__WHAT TO DO__: Please reproduce the listing below with every "ChessCoin" replaced by "KnightCoin", keeping everything else unchanged.

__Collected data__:
------------------------------------

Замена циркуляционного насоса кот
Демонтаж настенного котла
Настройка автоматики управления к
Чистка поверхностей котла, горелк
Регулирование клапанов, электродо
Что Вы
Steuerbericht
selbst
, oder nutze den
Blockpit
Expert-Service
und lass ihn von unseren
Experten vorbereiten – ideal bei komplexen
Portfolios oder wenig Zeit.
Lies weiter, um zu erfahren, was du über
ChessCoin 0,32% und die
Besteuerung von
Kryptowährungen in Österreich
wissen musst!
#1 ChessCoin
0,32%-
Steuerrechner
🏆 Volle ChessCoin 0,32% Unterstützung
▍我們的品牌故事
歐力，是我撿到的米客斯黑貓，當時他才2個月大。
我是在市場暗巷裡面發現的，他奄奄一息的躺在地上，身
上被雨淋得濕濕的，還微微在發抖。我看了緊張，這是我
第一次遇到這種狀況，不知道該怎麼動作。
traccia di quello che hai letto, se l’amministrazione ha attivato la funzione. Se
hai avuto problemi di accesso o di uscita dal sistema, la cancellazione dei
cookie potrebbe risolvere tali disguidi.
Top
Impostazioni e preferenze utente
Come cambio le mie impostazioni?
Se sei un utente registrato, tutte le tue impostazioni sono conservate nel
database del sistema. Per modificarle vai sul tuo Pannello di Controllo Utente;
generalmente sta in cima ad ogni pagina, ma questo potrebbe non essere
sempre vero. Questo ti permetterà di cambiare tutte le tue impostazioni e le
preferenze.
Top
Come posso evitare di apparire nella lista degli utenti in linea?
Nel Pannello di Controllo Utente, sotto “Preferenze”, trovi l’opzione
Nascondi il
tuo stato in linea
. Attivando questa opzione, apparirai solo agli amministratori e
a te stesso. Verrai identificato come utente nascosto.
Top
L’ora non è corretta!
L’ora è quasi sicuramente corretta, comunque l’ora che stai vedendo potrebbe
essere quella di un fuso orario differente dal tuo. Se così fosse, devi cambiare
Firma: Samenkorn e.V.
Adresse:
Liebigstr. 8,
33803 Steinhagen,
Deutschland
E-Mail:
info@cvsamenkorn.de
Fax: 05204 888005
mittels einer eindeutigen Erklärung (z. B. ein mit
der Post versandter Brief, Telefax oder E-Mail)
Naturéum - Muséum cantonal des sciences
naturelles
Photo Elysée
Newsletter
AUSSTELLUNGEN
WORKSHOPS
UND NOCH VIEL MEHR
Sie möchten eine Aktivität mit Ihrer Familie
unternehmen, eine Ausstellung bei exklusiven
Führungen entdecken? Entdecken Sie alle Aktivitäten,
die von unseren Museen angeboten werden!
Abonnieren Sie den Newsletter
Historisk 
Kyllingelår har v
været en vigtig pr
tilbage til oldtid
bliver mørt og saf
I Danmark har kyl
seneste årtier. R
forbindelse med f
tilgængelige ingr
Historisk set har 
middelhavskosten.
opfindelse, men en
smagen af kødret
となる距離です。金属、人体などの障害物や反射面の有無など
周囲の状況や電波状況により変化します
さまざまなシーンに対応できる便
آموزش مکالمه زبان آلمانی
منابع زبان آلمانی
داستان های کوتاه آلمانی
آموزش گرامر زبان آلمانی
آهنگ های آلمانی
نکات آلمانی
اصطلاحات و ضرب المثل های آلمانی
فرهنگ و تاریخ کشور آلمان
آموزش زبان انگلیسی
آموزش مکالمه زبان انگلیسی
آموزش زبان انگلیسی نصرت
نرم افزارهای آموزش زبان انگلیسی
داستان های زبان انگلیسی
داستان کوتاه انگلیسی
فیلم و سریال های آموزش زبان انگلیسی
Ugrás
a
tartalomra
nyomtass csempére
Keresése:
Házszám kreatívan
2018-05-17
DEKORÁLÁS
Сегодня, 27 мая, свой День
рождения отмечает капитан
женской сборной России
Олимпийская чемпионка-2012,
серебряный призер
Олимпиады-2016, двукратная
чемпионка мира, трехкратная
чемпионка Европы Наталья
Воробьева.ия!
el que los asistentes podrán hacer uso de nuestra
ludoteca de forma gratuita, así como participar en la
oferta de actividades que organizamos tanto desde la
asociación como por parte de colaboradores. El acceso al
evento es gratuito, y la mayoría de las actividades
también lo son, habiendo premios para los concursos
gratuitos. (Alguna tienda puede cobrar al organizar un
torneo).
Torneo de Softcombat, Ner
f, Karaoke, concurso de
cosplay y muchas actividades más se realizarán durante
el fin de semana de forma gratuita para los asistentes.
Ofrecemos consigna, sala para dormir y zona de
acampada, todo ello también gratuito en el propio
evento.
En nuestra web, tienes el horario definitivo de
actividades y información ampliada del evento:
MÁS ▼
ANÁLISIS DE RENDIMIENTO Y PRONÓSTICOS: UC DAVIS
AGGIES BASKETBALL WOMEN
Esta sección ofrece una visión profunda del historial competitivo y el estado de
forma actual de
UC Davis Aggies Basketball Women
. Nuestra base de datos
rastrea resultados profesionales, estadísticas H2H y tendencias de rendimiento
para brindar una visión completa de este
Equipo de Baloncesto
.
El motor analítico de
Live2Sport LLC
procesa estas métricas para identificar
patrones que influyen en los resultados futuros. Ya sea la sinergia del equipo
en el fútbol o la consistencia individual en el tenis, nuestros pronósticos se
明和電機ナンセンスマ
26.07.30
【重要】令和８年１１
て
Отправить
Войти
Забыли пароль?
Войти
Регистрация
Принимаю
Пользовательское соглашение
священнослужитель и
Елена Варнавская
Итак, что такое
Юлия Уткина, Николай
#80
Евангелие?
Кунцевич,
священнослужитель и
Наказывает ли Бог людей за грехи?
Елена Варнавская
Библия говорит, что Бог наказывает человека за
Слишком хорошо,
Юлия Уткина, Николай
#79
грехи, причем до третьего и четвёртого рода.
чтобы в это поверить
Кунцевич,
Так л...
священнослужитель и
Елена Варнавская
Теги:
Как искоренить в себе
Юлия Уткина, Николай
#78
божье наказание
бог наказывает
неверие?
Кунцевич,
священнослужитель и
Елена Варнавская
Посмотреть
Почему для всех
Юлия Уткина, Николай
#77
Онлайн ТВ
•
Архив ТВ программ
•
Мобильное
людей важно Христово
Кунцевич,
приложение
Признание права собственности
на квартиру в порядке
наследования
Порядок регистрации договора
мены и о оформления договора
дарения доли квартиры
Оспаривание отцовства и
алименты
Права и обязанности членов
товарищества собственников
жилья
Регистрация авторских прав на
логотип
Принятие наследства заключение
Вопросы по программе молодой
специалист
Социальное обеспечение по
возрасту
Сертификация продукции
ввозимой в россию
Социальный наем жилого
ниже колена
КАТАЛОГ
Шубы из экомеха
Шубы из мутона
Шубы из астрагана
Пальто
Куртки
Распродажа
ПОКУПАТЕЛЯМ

------------------------------------

__WRITTEN SOLUTION__:
Замена циркуляционного насоса кот
Демонтаж настенного котла
Настройка автоматики управления к
Чистка поверхностей котла, горелк
Регулирование клапанов, электродо
Что Вы
Steuerbericht
selbst
, oder nutze den
Blockpit
Expert-Service
und lass ihn von unseren
Experten vorbereiten – ideal bei komplexen
Portfolios oder wenig Zeit.
Lies weiter, um zu erfahren, was du über
KnightCoin 0,32% und die
Besteuerung von
Kryptowährungen in Österreich
wissen musst!
#1 KnightCoin
0,32%-
Steuerrechner
🏆 Volle KnightCoin 0,32% Unterstützung
▍我們的品牌故事
歐力，是我撿到的米客斯黑貓，當時他才2個月大。
我是在市場暗巷裡面發現的，他奄奄一息的躺在地上，身
上被雨淋得濕濕的，還微微在發抖。我看了緊張，這是我
第一次遇到這種狀況，不知道該怎麼動作。
traccia di quello che hai letto, se l’amministrazione ha attivato la funzione. Se
hai avuto problemi di accesso o di uscita dal sistema, la cancellazione dei
cookie potrebbe risolvere tali disguidi.
Top
Impostazioni e preferenze utente
Come cambio le mie impostazioni?
Se sei un utente registrato, tutte le tue impostazioni sono conservate nel
database del sistema. Per modificarle vai sul tuo Pannello di Controllo Utente;
generalmente sta in cima ad ogni pagina, ma questo potrebbe non essere
sempre vero. Questo ti permetterà di cambiare tutte le tue impostazioni e le
preferenze.
Top
Come posso evitare di apparire nella lista degli utenti in linea?
Nel Pannello di Controllo Utente, sotto “Preferenze”, trovi l’opzione
Nascondi il
tuo stato in linea
. Attivando questa opzione, apparirai solo agli amministratori e
a te stesso. Verrai identificato come utente nascosto.
Top
L’ora non è corretta!
L’ora è quasi sicuramente corretta, comunque l’ora che stai vedendo potrebbe
essere quella di un fuso orario differente dal tuo. Se così fosse, devi cambiare
Firma: Samenkorn e.V.
Adresse:
Liebigstr. 8,
33803 Steinhagen,
Deutschland
E-Mail:
info@cvsamenkorn.de
Fax: 05204 888005
mittels einer eindeutigen Erklärung (z. B. ein mit
der Post versandter Brief, Telefax oder E-Mail)
Naturéum - Muséum cantonal des sciences
naturelles
Photo Elysée
Newsletter
AUSSTELLUNGEN
WORKSHOPS
UND NOCH VIEL MEHR
Sie möchten eine Aktivität mit Ihrer Familie
unternehmen, eine Ausstellung bei exklusiven
Führungen entdecken? Entdecken Sie alle Aktivitäten,
die von unseren Museen angeboten werden!
Abonnieren Sie den Newsletter
Historisk 
Kyllingelår har v
været en vigtig pr
tilbage til oldtid
bliver mørt og saf
I Danmark har kyl
seneste årtier. R
forbindelse med f
tilgængelige ingr
Historisk set har 
middelhavskosten.
opfindelse, men en
smagen af kødret
となる距離です。金属、人体などの障害物や反射面の有無など
周囲の状況や電波状況により変化します
さまざまなシーンに対応できる便
آموزش مکالمه زبان آلمانی
منابع زبان آلمانی
داستان های کوتاه آلمانی
آموزش گرامر زبان آلمانی
آهنگ های آلمانی
نکات آلمانی
اصطلاحات و ضرب المثل های آلمانی
فرهنگ و تاریخ کشور آلمان
آموزش زبان انگلیسی
آموزش مکالمه زبان انگلیسی
آموزش زبان انگلیسی نصرت
نرم افزارهای آموزش زبان انگلیسی
داستان های زبان انگلیسی
داستان کوتاه انگلیسی
فیلم و سریال های آموزش زبان انگلیسی
Ugrás
a
tartalomra
nyomtass csempére
Keresése:
Házszám kreatívan
2018-05-17
DEKORÁLÁS
Сегодня, 27 мая, свой День
рождения отмечает капитан
женской сборной России
Олимпийская чемпионка-2012,
серебряный призер
Олимпиады-2016, двукратная
чемпионка мира, трехкратная
чемпионка Европы Наталья
Воробьева.ия!
el que los asistentes podrán hacer uso de nuestra
ludoteca de forma gratuita, así como participar en la
oferta de actividades que organizamos tanto desde la
asociación como por parte de colaboradores. El acceso al
evento es gratuito, y la mayoría de las actividades
también lo son, habiendo premios para los concursos
gratuitos. (Alguna tienda puede cobrar al organizar un
torneo).
Torneo de Softcombat, Ner
f, Karaoke, concurso de
cosplay y muchas actividades más se realizarán durante
el fin de semana de forma gratuita para los asistentes.
Ofrecemos consigna, sala para dormir y zona de
acampada, todo ello también gratuito en el propio
evento.
En nuestra web, tienes el horario definitivo de
actividades y información ampliada del evento:
MÁS ▼
ANÁLISIS DE RENDIMIENTO Y PRONÓSTICOS: UC DAVIS
AGGIES BASKETBALL WOMEN
Esta sección ofrece una visión profunda del historial competitivo y el estado de
forma actual de
UC Davis Aggies Basketball Women
. Nuestra base de datos
rastrea resultados profesionales, estadísticas H2H y tendencias de rendimiento
para brindar una visión completa de este
Equipo de Baloncesto
.
El motor analítico de
Live2Sport LLC
procesa estas métricas para identificar
patrones que influyen en los resultados futuros. Ya sea la sinergia del equipo
en el fútbol o la consistencia individual en el tenis, nuestros pronósticos se
明和電機ナンセンスマ
26.07.30
【重要】令和８年１１
て
Отправить
Войти
Забыли пароль?
Войти
Регистрация
Принимаю
Пользовательское соглашение
священнослужитель и
Елена Варнавская
Итак, что такое
Юлия Уткина, Николай
#80
Евангелие?
Кунцевич,
священнослужитель и
Наказывает ли Бог людей за грехи?
Елена Варнавская
Библия говорит, что Бог наказывает человека за
Слишком хорошо,
Юлия Уткина, Николай
#79
грехи, причем до третьего и четвёртого рода.
чтобы в это поверить
Кунцевич,
Так л...
священнослужитель и
Елена Варнавская
Теги:
Как искоренить в себе
Юлия Уткина, Николай
#78
божье наказание
бог наказывает
неверие?
Кунцевич,
священнослужитель и
Елена Варнавская
Посмотреть
Почему для всех
Юлия Уткина, Николай
#77
Онлайн ТВ
•
Архив ТВ программ
•
Мобильное
людей важно Христово
Кунцевич,
приложение
Признание права собственности
на квартиру в порядке
наследования
Порядок регистрации договора
мены и о оформления договора
дарения доли квартиры
Оспаривание отцовства и
алименты
Права и обязанности членов
товарищества собственников
жилья
Регистрация авторских прав на
логотип
Принятие наследства заключение
Вопросы по программе молодой
специалист
Социальное обеспечение по
возрасту
Сертификация продукции
ввозимой в россию
Социальный наем жилого
ниже колена
КАТАЛОГ
Шубы из экомеха
Шубы из мутона
Шубы из астрагана
Пальто
Куртки
Распродажа
ПОКУПАТЕЛЯМ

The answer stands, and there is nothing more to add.